EPJ Web of Conferences (Jan 2020)
The SIMPLE Framework for deploying containerized grid services
Abstract
The Worldwide LHC Computing Grid (WLCG) currently has about 170 sites. In order to support WLCG workloads, each site has to deploy and maintain a number of possibly complex grid services. Quite often, site managers require assistance of WLCG experts, for example when new software versions need to be deployed. Modern configuration management (e.g. Puppet, Ansible), container orchestration (e.g. Docker Swarm, Kubernetes) and containerization technologies (e.g.

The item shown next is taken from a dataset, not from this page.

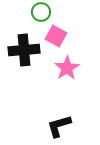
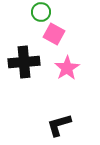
pink square: moved 2 px left, 2 px up
black cross: moved 12 px down
black L-shape: moved 1 px up
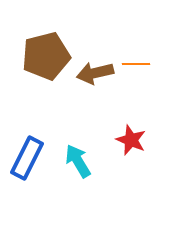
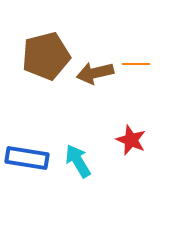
blue rectangle: rotated 72 degrees clockwise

Docker, Podman) can help make such activities more lightweight by means of packaging sensible configurations of grid services and providing simple mechanisms to distribute and deploy them across the infrastructure available at a site. This article describes the SIMPLE project: a Solution for Installation, Management and Provisioning of Lightweight Elements. The SIMPLE framework leverages modern infrastructure management tools to deploy containerized grid services, such as popular compute elements (e.g. HTCondor, ARC), batch systems (e.g. HTCondor, Slurm), worker nodes, etc. Its architecture follows principles of sustainability, scalability and extensibility. We describe how system administrators can use the framework, as well as the first results, featuring the migration of computing resources to HTCondor at 2 sites. We conclude with an outlook on further developments.